▶ **Material supplied**

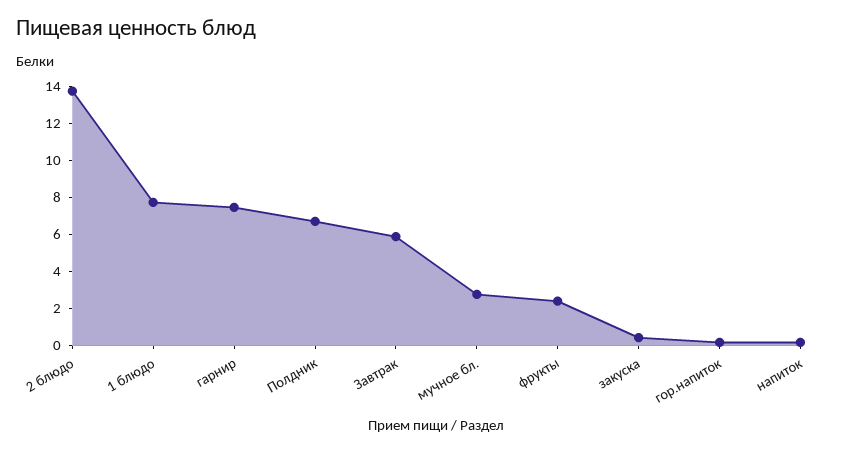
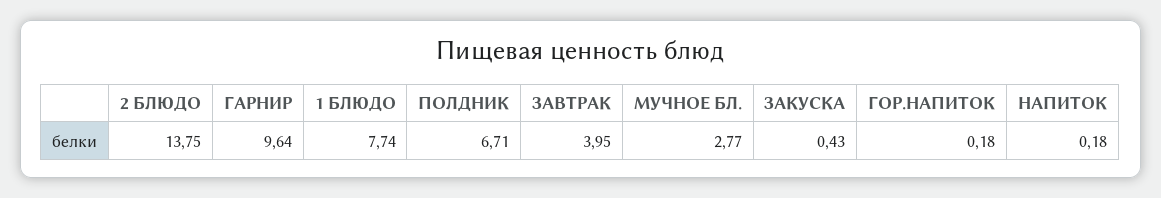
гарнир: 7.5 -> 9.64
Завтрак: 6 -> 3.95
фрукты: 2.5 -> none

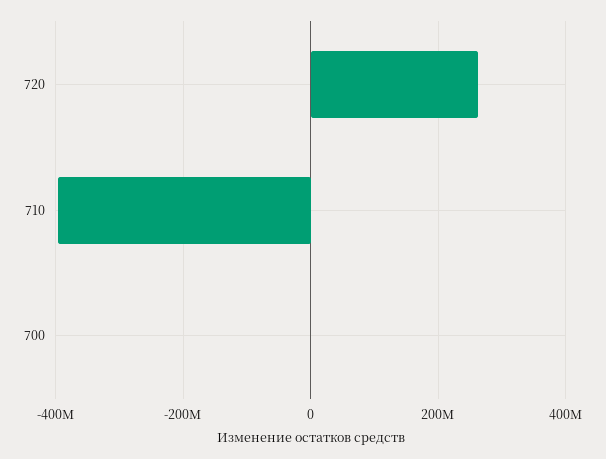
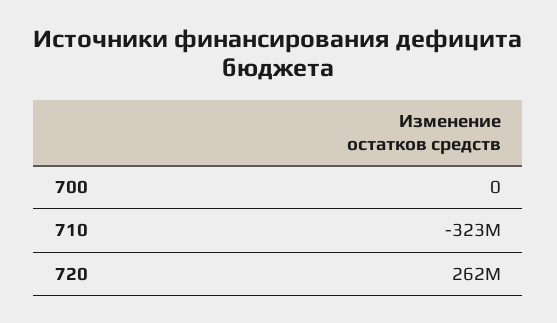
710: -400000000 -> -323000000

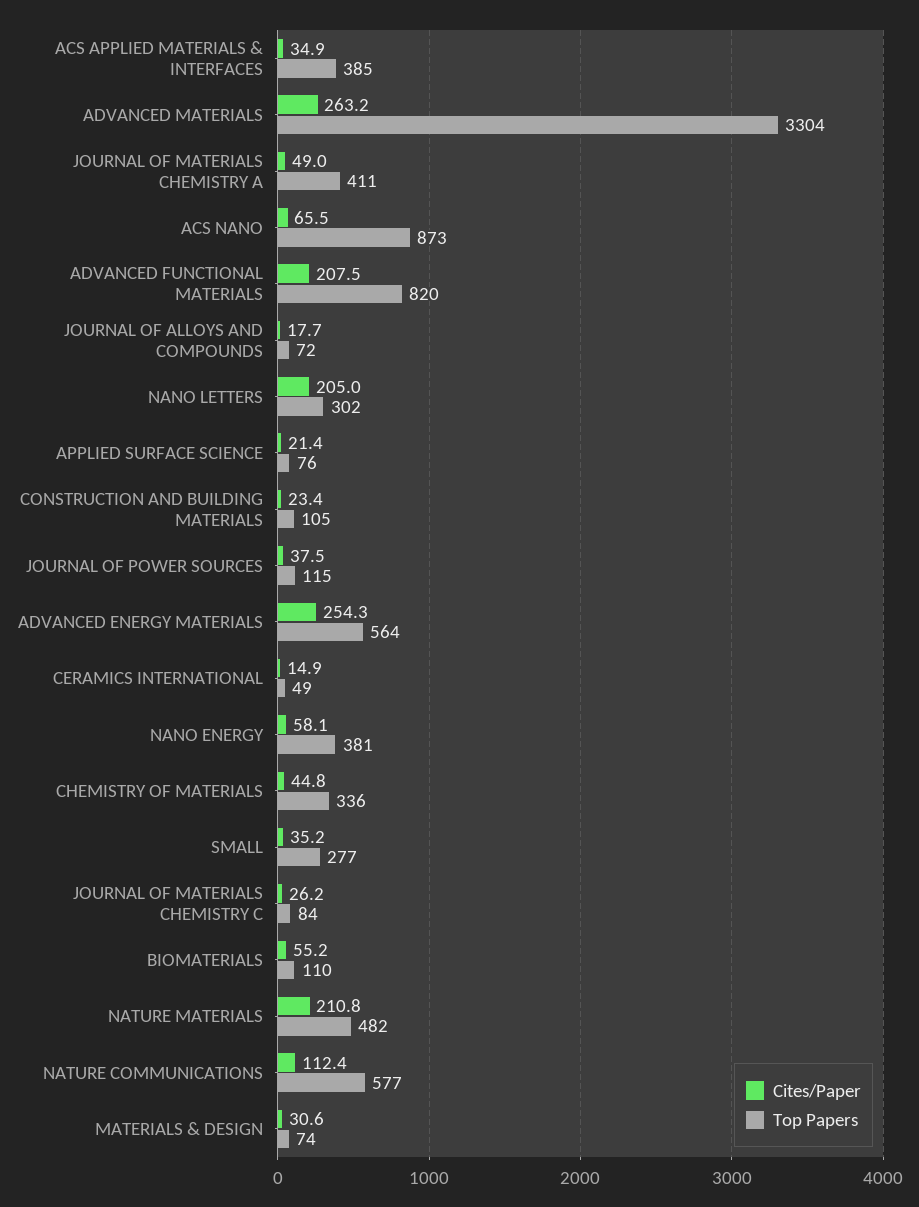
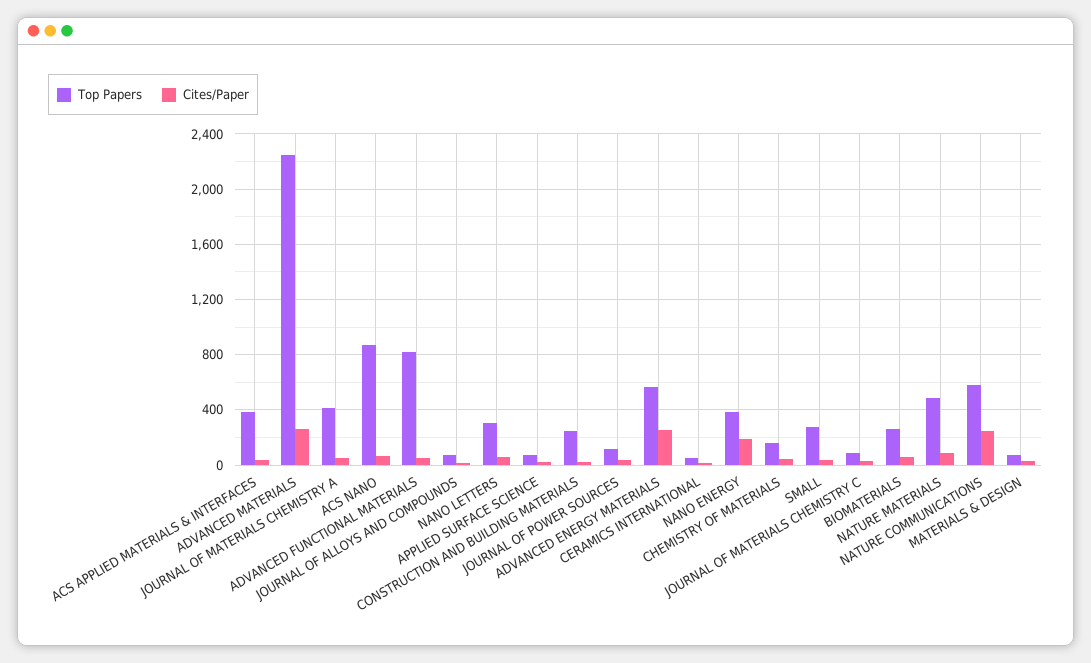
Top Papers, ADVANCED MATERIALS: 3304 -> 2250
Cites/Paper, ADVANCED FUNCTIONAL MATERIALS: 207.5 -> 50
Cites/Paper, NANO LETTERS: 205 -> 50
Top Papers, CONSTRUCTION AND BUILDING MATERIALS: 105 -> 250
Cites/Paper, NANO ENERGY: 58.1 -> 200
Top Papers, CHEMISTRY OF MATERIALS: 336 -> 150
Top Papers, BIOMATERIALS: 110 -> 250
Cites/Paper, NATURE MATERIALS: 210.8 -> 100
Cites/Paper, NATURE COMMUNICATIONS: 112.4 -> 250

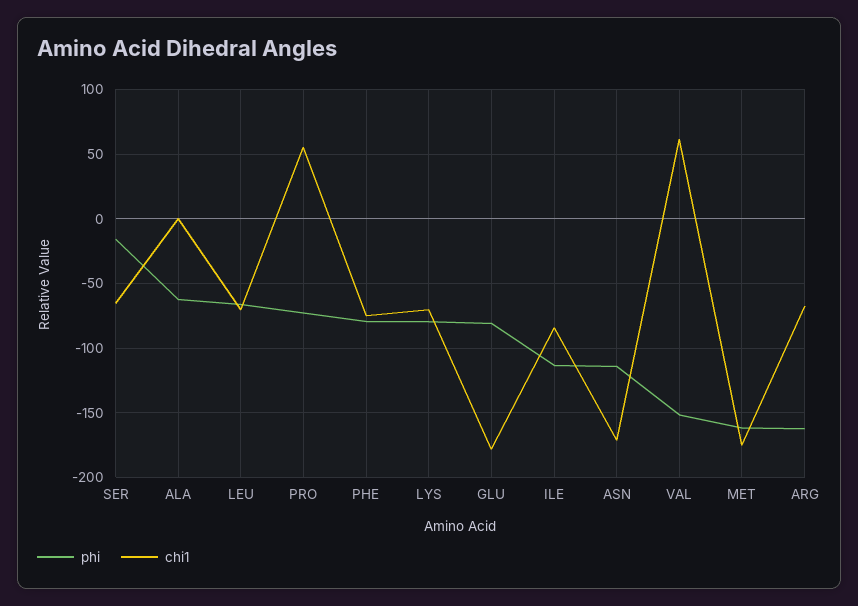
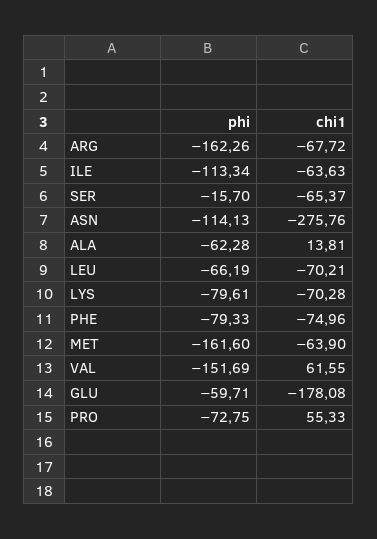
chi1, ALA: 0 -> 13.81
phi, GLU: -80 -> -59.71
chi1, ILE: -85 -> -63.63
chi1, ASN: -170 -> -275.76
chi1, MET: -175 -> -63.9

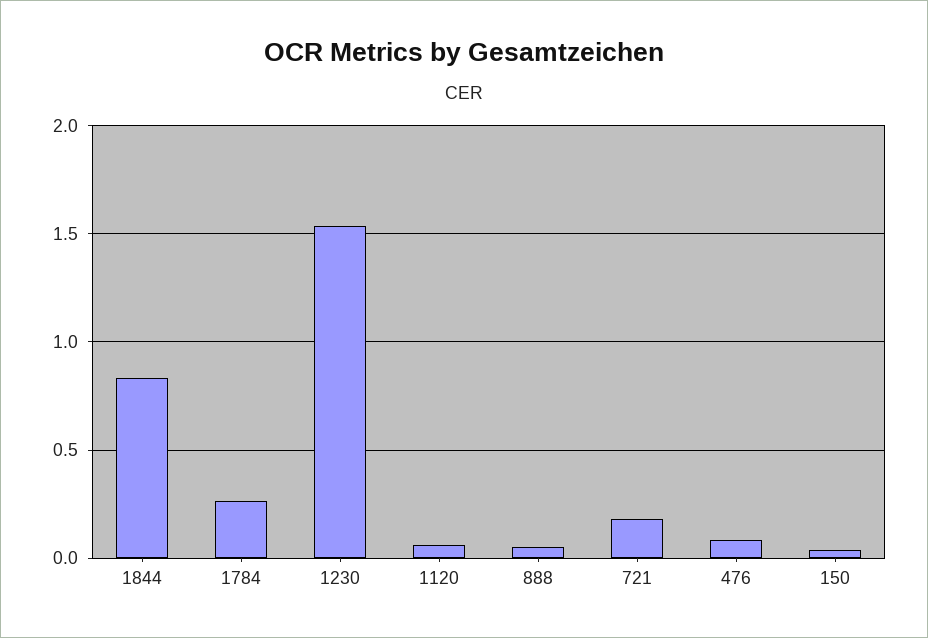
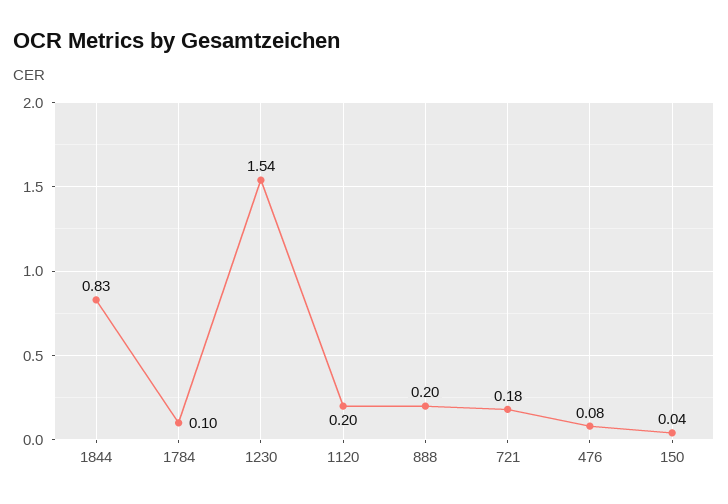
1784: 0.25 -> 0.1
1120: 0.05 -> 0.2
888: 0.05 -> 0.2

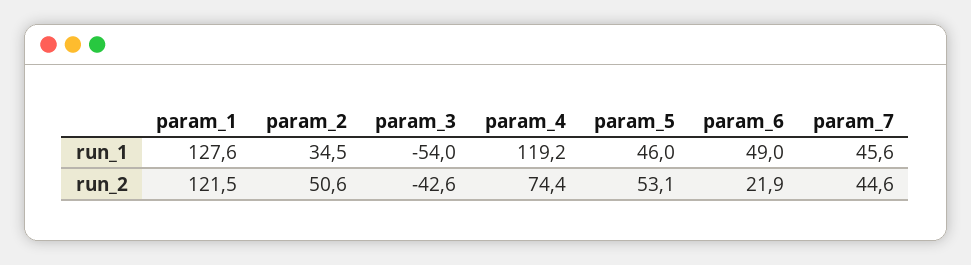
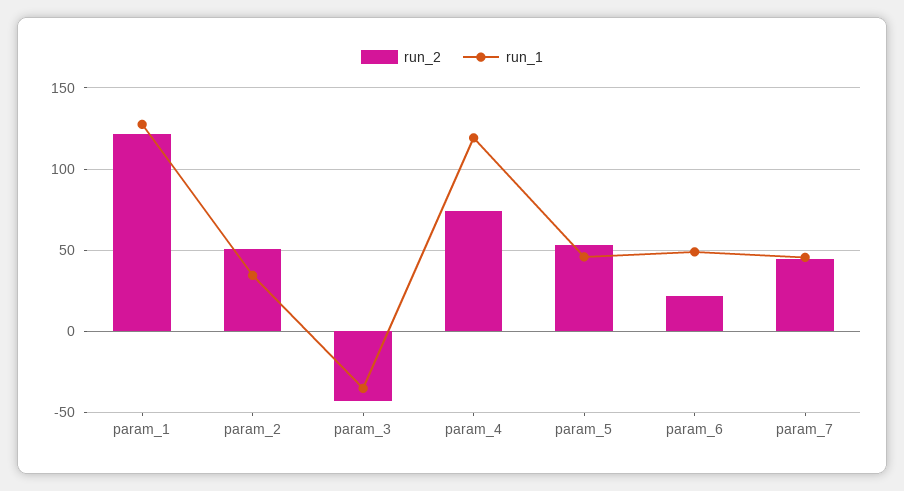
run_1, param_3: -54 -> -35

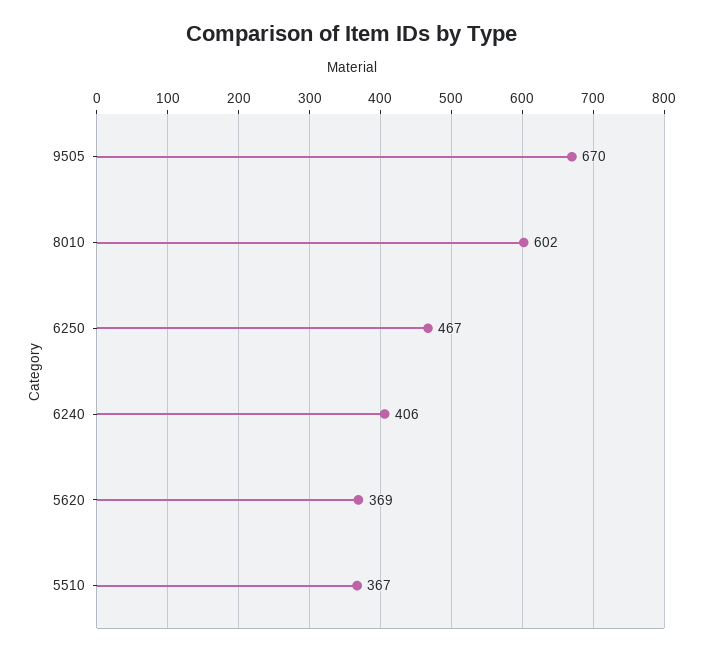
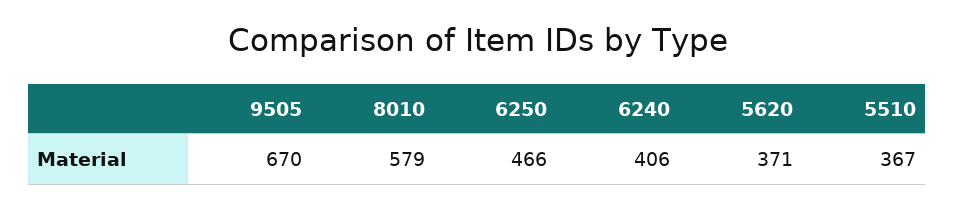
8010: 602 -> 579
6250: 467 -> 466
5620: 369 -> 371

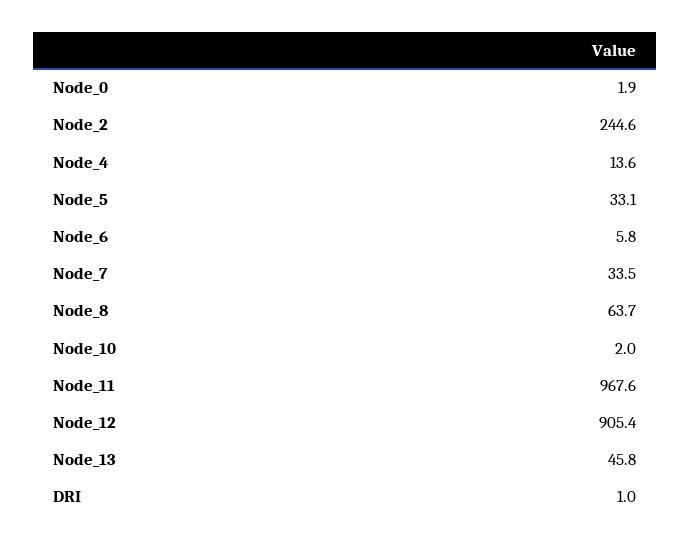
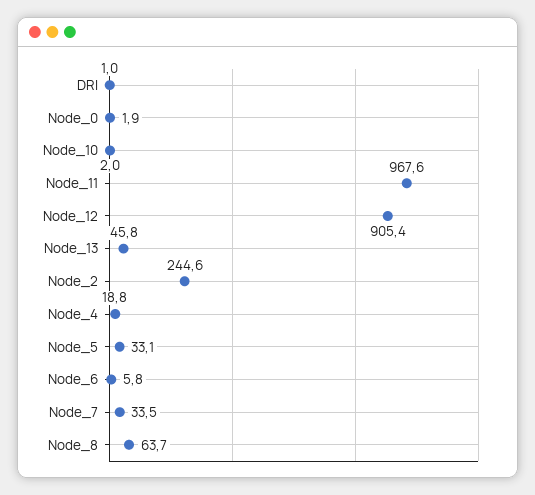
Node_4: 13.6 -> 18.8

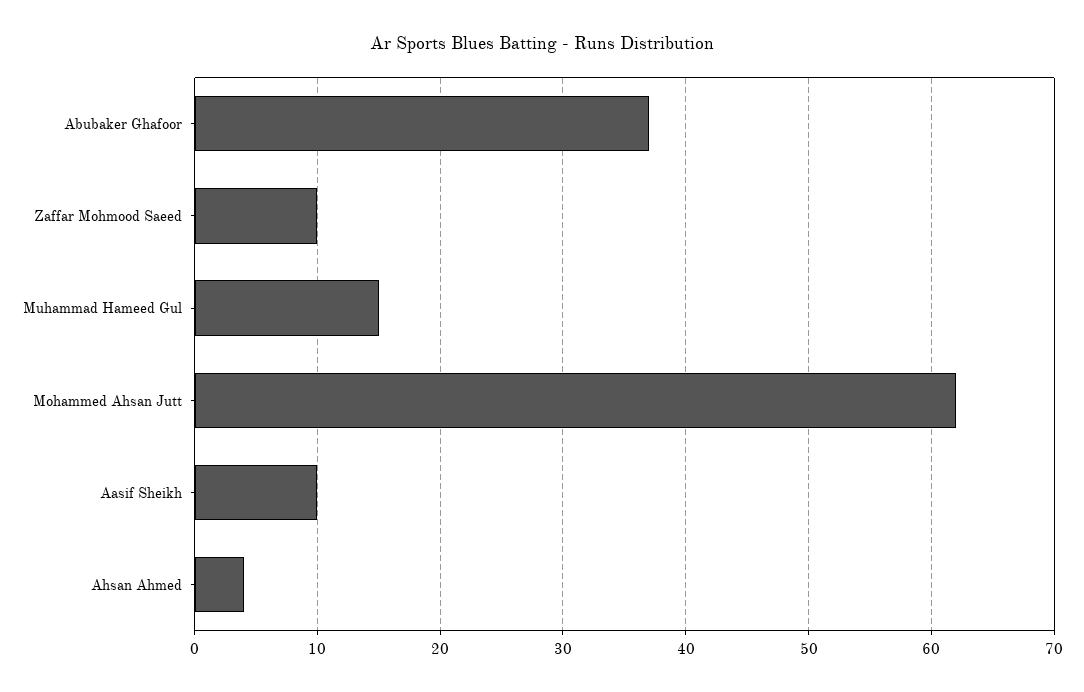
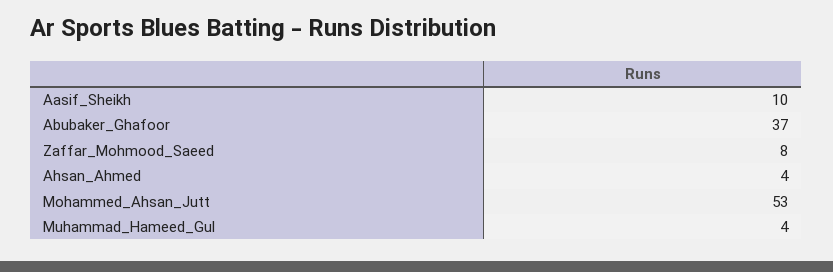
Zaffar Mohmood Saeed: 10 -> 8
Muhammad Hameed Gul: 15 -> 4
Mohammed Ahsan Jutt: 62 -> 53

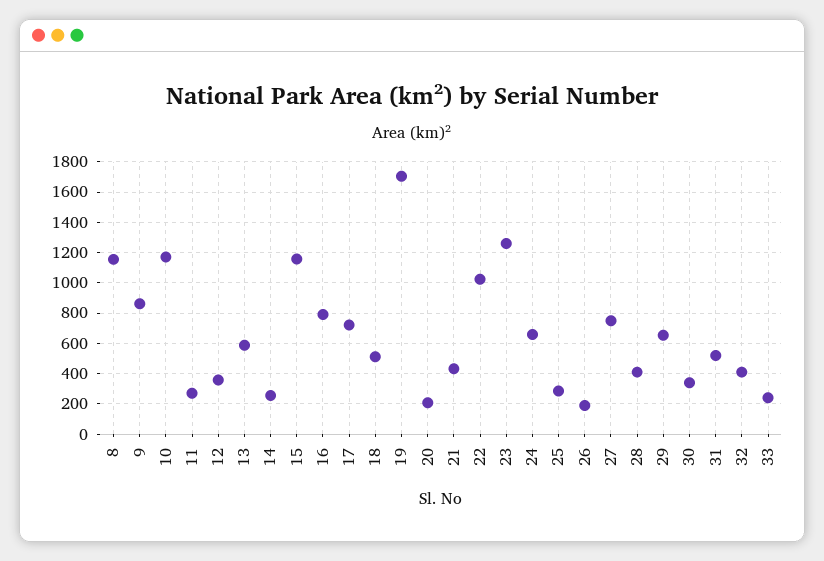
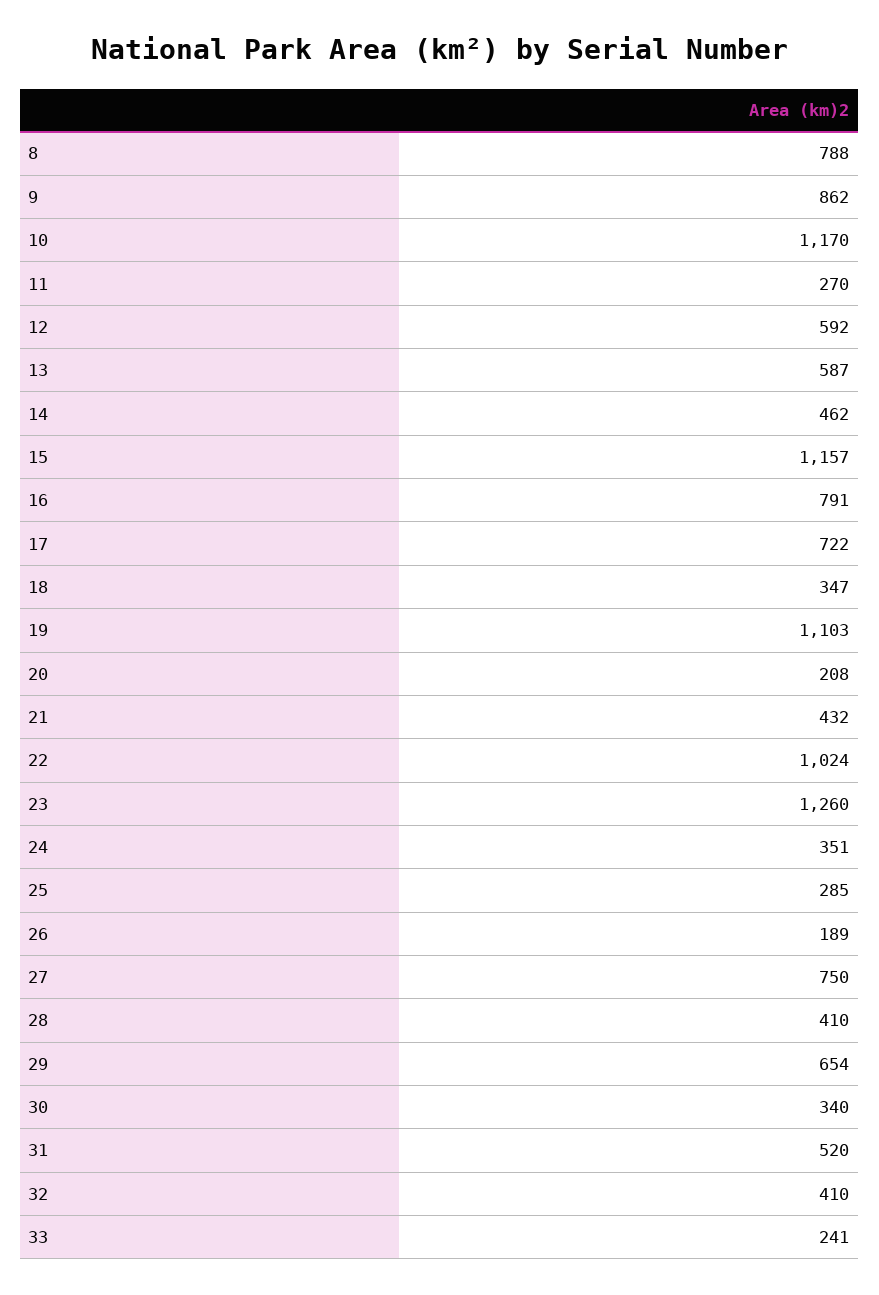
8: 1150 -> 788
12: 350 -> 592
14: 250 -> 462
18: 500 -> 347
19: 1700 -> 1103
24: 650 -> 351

▶ **Goal of the exercise**
In the copy, no picture may appear; the records themselves must be output exactly.

▶ **Task solution**
гарнир: 7.5 -> 9.64
Завтрак: 6 -> 3.95
фрукты: 2.5 -> none

710: -400000000 -> -323000000

Top Papers, ADVANCED MATERIALS: 3304 -> 2250
Cites/Paper, ADVANCED FUNCTIONAL MATERIALS: 207.5 -> 50
Cites/Paper, NANO LETTERS: 205 -> 50
Top Papers, CONSTRUCTION AND BUILDING MATERIALS: 105 -> 250
Cites/Paper, NANO ENERGY: 58.1 -> 200
Top Papers, CHEMISTRY OF MATERIALS: 336 -> 150
Top Papers, BIOMATERIALS: 110 -> 250
Cites/Paper, NATURE MATERIALS: 210.8 -> 100
Cites/Paper, NATURE COMMUNICATIONS: 112.4 -> 250

chi1, ALA: 0 -> 13.81
phi, GLU: -80 -> -59.71
chi1, ILE: -85 -> -63.63
chi1, ASN: -170 -> -275.76
chi1, MET: -175 -> -63.9

1784: 0.25 -> 0.1
1120: 0.05 -> 0.2
888: 0.05 -> 0.2

run_1, param_3: -54 -> -35

8010: 602 -> 579
6250: 467 -> 466
5620: 369 -> 371

Node_4: 13.6 -> 18.8

Zaffar Mohmood Saeed: 10 -> 8
Muhammad Hameed Gul: 15 -> 4
Mohammed Ahsan Jutt: 62 -> 53

8: 1150 -> 788
12: 350 -> 592
14: 250 -> 462
18: 500 -> 347
19: 1700 -> 1103
24: 650 -> 351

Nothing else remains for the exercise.